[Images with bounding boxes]
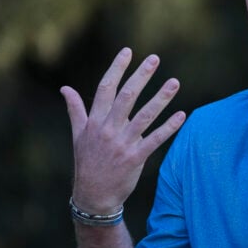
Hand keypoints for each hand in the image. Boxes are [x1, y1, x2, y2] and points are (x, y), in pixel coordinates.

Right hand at [60, 48, 184, 214]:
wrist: (93, 195)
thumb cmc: (87, 162)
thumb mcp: (78, 135)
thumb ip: (76, 110)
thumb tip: (65, 88)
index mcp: (94, 122)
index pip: (106, 89)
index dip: (117, 69)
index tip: (128, 51)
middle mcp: (108, 129)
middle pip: (127, 97)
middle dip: (141, 76)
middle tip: (155, 59)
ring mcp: (122, 143)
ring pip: (144, 116)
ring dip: (161, 98)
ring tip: (175, 82)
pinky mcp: (135, 158)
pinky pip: (155, 140)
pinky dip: (169, 128)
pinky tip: (182, 115)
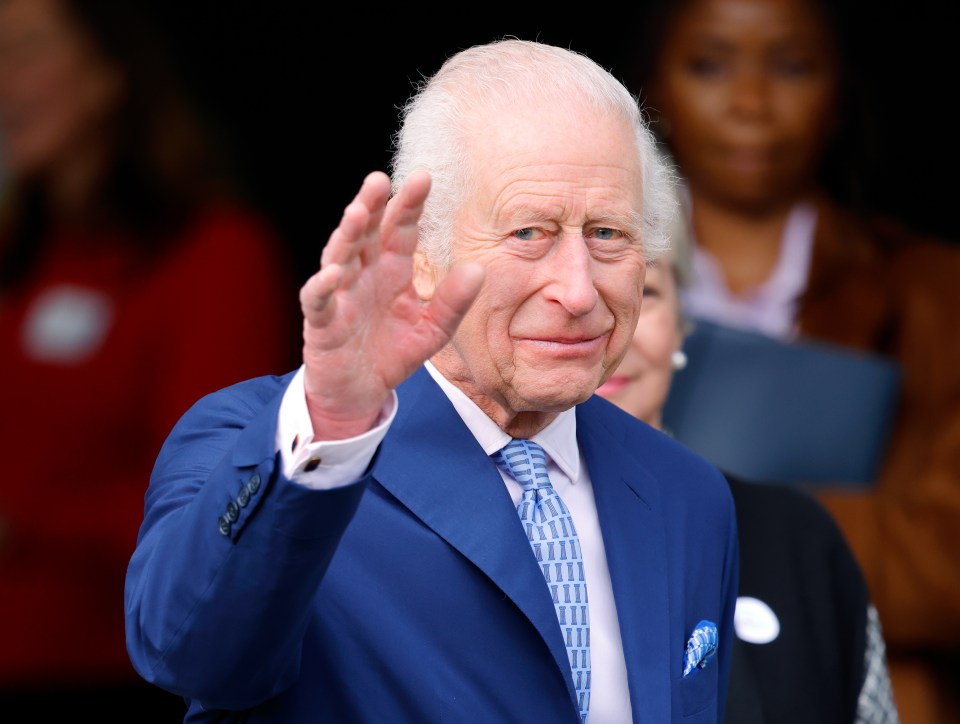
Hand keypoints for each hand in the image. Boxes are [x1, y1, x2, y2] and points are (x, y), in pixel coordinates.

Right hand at [299, 170, 483, 438]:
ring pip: (339, 256)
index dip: (409, 205)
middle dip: (371, 205)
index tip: (423, 178)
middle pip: (365, 232)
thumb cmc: (392, 353)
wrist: (360, 392)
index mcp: (391, 270)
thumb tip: (477, 270)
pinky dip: (323, 287)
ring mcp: (340, 295)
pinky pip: (319, 300)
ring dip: (346, 234)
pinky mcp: (321, 322)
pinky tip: (334, 273)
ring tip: (357, 213)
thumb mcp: (431, 330)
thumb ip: (452, 303)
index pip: (400, 230)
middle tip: (380, 179)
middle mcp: (363, 274)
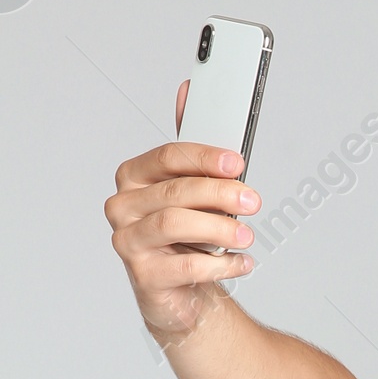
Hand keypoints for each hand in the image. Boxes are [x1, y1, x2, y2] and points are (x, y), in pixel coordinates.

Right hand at [104, 83, 260, 340]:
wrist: (181, 290)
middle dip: (220, 194)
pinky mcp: (143, 276)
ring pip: (175, 225)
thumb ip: (192, 146)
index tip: (237, 163)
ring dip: (219, 229)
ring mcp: (128, 241)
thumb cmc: (187, 234)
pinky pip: (186, 266)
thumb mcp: (192, 187)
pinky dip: (222, 264)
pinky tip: (243, 262)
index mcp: (134, 176)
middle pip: (175, 192)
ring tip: (247, 235)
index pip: (167, 156)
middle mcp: (123, 205)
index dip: (204, 158)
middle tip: (252, 200)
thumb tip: (188, 89)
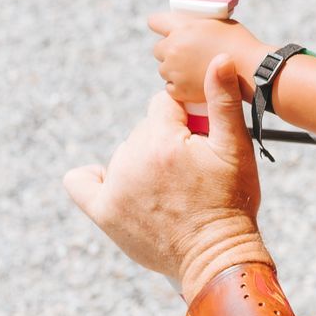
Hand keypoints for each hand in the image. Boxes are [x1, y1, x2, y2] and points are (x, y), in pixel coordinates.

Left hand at [64, 55, 270, 298]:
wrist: (218, 257)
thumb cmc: (232, 203)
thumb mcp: (236, 149)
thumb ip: (222, 101)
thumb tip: (218, 58)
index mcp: (162, 140)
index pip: (162, 105)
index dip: (187, 121)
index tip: (201, 144)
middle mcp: (131, 159)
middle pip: (144, 129)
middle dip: (167, 141)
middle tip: (192, 172)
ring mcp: (114, 187)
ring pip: (125, 152)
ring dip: (145, 161)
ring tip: (173, 189)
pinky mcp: (103, 212)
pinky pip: (80, 182)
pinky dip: (92, 177)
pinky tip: (114, 181)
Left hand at [149, 12, 266, 106]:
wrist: (252, 70)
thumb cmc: (239, 43)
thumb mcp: (217, 21)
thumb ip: (195, 24)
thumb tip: (186, 24)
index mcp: (181, 28)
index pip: (155, 22)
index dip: (162, 26)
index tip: (169, 31)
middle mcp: (173, 48)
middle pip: (159, 49)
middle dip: (170, 51)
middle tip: (190, 55)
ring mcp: (174, 70)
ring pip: (165, 69)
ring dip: (175, 69)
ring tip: (197, 70)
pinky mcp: (179, 90)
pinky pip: (171, 87)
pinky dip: (181, 87)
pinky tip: (197, 83)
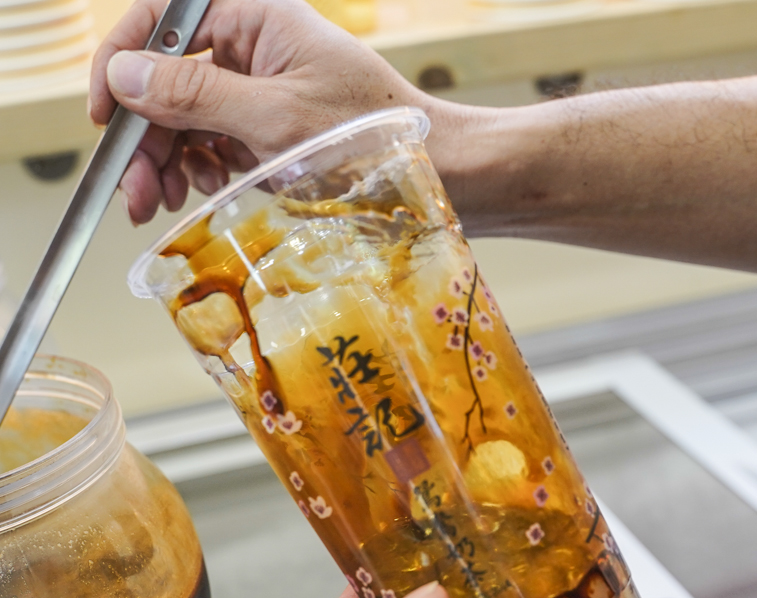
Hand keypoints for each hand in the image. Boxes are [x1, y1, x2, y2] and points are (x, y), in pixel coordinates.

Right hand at [89, 0, 470, 223]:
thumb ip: (196, 96)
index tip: (105, 118)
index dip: (122, 65)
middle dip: (146, 138)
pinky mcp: (268, 128)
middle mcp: (252, 46)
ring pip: (187, 118)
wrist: (433, 173)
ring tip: (165, 202)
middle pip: (168, 81)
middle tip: (136, 195)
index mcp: (253, 16)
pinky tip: (203, 190)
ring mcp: (260, 89)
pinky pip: (216, 143)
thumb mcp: (275, 117)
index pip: (160, 23)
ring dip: (169, 161)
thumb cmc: (370, 136)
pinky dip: (202, 168)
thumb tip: (125, 77)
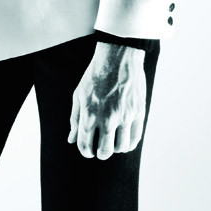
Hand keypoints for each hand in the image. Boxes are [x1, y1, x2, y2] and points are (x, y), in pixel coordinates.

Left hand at [68, 42, 145, 159]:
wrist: (117, 57)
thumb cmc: (95, 75)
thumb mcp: (79, 94)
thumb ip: (75, 119)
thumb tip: (72, 139)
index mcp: (90, 114)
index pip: (85, 145)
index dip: (85, 151)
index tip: (88, 150)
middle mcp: (108, 118)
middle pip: (105, 151)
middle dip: (100, 153)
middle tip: (100, 150)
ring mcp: (125, 116)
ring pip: (121, 148)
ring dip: (115, 148)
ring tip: (112, 142)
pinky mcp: (138, 113)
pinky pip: (135, 138)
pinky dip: (129, 143)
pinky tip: (123, 139)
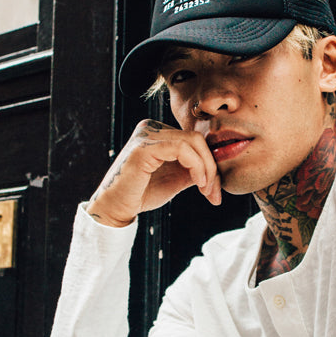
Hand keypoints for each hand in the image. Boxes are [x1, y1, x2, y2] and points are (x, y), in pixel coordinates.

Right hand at [87, 118, 221, 226]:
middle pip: (197, 139)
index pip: (194, 140)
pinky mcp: (144, 145)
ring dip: (207, 169)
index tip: (214, 190)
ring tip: (206, 190)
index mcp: (158, 132)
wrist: (117, 208)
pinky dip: (197, 166)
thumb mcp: (176, 178)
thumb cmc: (143, 194)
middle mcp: (151, 127)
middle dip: (212, 167)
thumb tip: (219, 167)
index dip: (211, 163)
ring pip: (193, 142)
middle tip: (213, 193)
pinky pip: (181, 149)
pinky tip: (198, 183)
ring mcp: (146, 134)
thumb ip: (195, 168)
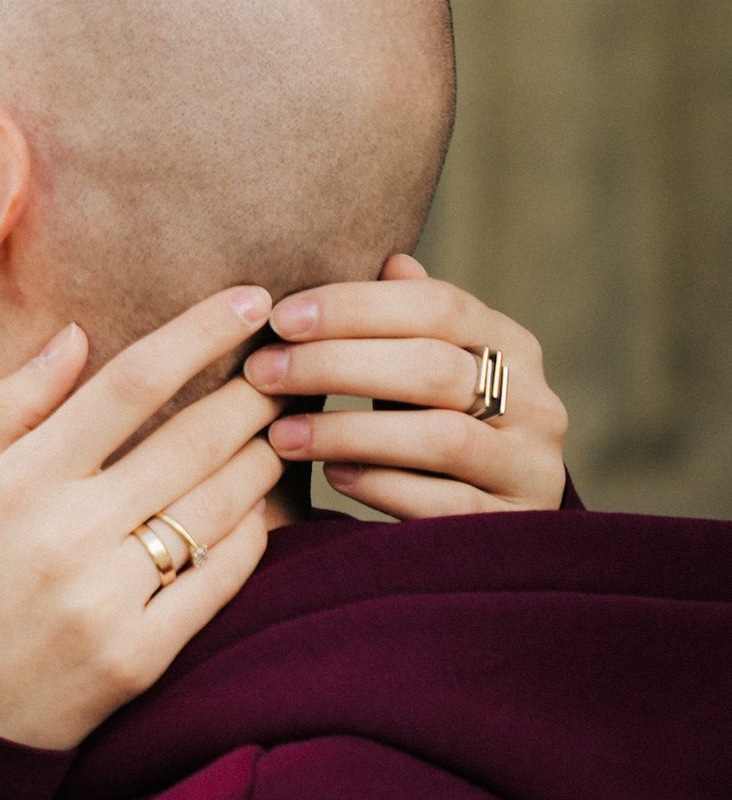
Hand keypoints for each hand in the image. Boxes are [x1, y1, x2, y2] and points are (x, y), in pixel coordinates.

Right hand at [0, 288, 282, 748]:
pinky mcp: (137, 657)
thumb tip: (73, 337)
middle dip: (253, 394)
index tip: (252, 299)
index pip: (131, 383)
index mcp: (18, 483)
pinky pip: (220, 579)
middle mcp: (65, 535)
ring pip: (218, 506)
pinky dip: (250, 538)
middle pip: (192, 437)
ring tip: (273, 441)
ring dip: (261, 462)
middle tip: (283, 373)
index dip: (201, 331)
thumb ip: (7, 411)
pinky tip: (255, 515)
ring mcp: (105, 599)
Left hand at [245, 257, 568, 514]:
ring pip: (439, 437)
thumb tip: (391, 260)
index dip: (357, 307)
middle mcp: (536, 402)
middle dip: (336, 365)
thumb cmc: (440, 438)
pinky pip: (443, 503)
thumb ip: (411, 326)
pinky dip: (381, 486)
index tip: (282, 316)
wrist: (498, 539)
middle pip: (433, 367)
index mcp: (513, 347)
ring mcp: (529, 467)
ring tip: (281, 434)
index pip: (441, 306)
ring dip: (348, 431)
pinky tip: (333, 476)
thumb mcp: (428, 378)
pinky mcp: (512, 526)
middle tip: (262, 372)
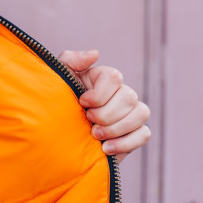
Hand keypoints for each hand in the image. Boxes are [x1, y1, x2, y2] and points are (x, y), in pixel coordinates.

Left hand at [58, 49, 150, 163]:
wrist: (57, 137)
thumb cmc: (57, 103)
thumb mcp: (58, 79)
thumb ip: (71, 61)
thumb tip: (95, 54)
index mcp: (104, 78)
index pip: (114, 77)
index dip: (99, 93)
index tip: (82, 102)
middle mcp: (121, 92)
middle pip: (129, 97)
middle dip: (105, 114)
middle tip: (88, 121)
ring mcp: (131, 113)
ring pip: (141, 113)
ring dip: (116, 128)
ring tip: (95, 135)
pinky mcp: (134, 133)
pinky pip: (144, 134)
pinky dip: (125, 143)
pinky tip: (105, 149)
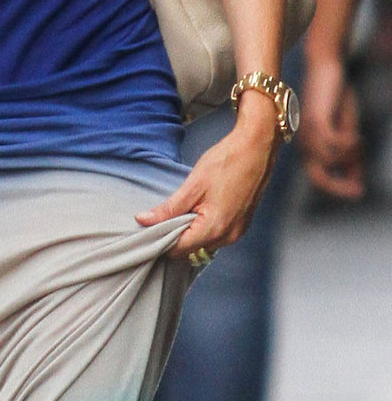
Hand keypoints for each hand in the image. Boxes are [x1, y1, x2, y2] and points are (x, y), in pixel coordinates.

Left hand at [136, 99, 279, 257]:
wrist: (255, 151)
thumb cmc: (225, 164)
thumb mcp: (192, 185)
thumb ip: (169, 208)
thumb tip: (144, 220)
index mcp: (215, 228)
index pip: (180, 250)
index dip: (161, 240)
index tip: (148, 226)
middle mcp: (228, 237)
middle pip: (192, 250)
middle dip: (173, 237)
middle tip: (160, 216)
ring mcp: (237, 232)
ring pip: (204, 244)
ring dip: (188, 233)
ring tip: (177, 210)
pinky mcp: (240, 225)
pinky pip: (215, 236)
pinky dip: (201, 228)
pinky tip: (194, 210)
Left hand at [299, 53, 364, 198]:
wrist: (326, 69)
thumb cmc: (335, 99)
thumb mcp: (345, 131)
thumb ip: (349, 156)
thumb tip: (357, 183)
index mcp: (308, 145)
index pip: (316, 177)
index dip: (337, 189)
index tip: (358, 193)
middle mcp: (303, 140)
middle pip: (317, 175)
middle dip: (339, 186)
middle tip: (359, 189)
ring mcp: (307, 130)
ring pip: (328, 159)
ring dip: (349, 155)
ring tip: (357, 138)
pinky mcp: (316, 117)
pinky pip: (331, 141)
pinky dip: (347, 143)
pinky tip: (355, 133)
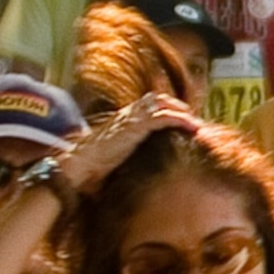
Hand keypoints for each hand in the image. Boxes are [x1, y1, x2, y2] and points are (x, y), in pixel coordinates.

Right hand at [52, 92, 201, 197]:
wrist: (78, 165)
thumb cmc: (93, 166)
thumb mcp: (115, 157)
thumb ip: (127, 155)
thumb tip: (140, 173)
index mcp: (123, 120)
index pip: (148, 105)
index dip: (167, 110)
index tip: (185, 121)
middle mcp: (127, 115)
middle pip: (157, 99)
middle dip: (178, 107)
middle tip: (193, 121)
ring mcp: (130, 119)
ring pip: (162, 104)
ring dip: (182, 112)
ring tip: (196, 124)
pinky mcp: (134, 127)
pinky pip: (162, 117)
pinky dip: (179, 120)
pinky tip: (192, 127)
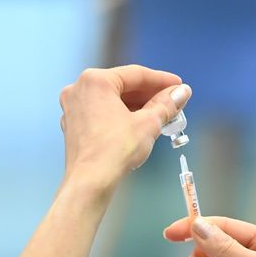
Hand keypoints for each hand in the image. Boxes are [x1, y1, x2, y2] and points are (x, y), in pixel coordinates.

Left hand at [58, 65, 190, 190]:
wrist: (90, 182)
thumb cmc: (115, 150)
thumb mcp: (148, 124)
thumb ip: (166, 104)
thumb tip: (182, 92)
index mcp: (95, 80)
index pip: (136, 74)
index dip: (162, 80)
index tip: (179, 86)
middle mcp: (79, 88)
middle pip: (122, 86)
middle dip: (149, 95)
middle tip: (173, 102)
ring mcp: (73, 107)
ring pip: (112, 100)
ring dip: (136, 106)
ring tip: (160, 115)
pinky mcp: (73, 125)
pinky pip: (101, 112)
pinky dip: (120, 116)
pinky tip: (139, 125)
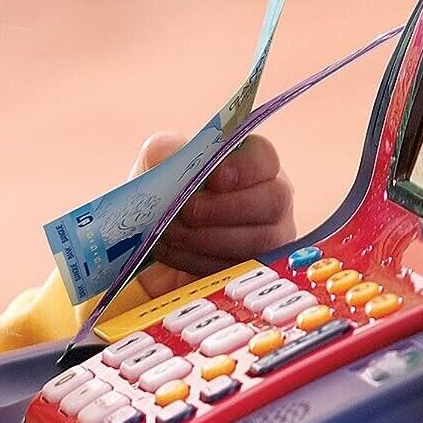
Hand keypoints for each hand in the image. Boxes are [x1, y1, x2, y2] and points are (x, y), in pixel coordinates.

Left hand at [130, 131, 295, 299]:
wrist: (149, 244)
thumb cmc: (161, 198)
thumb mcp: (154, 169)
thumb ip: (162, 153)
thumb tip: (168, 154)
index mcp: (250, 165)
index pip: (264, 157)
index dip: (245, 167)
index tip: (216, 178)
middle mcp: (269, 199)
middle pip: (274, 200)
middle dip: (227, 207)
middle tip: (188, 212)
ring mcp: (268, 238)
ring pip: (260, 240)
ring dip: (209, 237)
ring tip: (171, 233)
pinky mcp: (252, 270)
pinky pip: (240, 268)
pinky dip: (201, 261)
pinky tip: (174, 252)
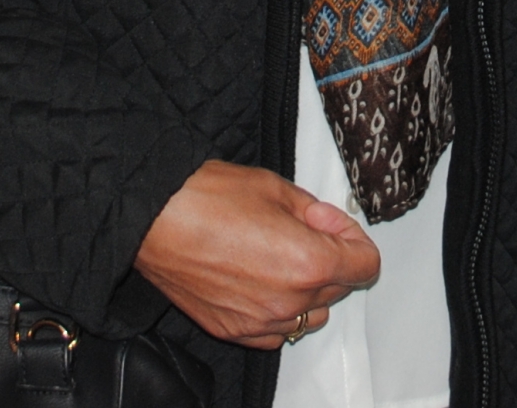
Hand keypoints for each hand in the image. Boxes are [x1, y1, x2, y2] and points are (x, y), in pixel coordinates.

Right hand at [133, 159, 380, 349]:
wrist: (150, 219)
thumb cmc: (204, 197)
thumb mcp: (274, 187)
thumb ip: (313, 212)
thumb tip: (328, 225)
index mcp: (308, 262)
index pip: (366, 265)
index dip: (355, 239)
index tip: (335, 226)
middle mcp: (289, 300)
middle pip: (340, 290)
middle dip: (331, 259)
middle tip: (304, 230)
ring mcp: (260, 321)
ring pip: (310, 315)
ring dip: (308, 290)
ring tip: (279, 257)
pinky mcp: (233, 330)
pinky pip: (275, 330)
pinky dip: (278, 310)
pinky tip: (260, 280)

Exercise: With the pictures omitted, print the lines above exactly, beginning at the line with "pinky dip: (250, 538)" and going on through the line with "middle tip: (88, 121)".

Response box:
pinky dip: (250, 538)
middle pip: (192, 437)
ring tip: (273, 441)
ring dip: (261, 462)
middle tip: (283, 373)
index dip: (201, 331)
thumb ip: (7, 411)
pinky tip: (255, 515)
ring mcp: (105, 599)
Left hand at [245, 257, 568, 514]:
ring pip: (439, 437)
thumb tip: (391, 260)
index dip: (357, 307)
middle mcp: (536, 402)
middle dip: (336, 365)
thumb cmc: (440, 438)
pinky pip: (443, 503)
thumb ip: (411, 326)
pinky dip: (381, 486)
index tip: (282, 316)
wrist: (498, 539)
middle pip: (433, 367)
index mcp: (513, 347)
ring mcp: (529, 467)
ring tip: (281, 434)
index pip: (441, 306)
ring dip: (348, 431)
pinky tip: (333, 476)
thumb mcp: (428, 378)
pinky mcp: (512, 526)
middle tip: (262, 372)
Hand keypoints for each hand in the image. Boxes are [x1, y1, x2, y2] and points are (x, y), in pixel coordinates.

Left hand at [58, 49, 150, 163]:
wrist: (57, 137)
thumb cmc: (57, 103)
thumb mcp: (58, 79)
thumb ip: (71, 61)
thumb tip: (95, 54)
index mcp: (104, 78)
index pip: (114, 77)
index dip: (99, 93)
index tip: (82, 102)
middle mcp: (121, 92)
middle pip: (129, 97)
middle dip: (105, 114)
middle tip: (88, 121)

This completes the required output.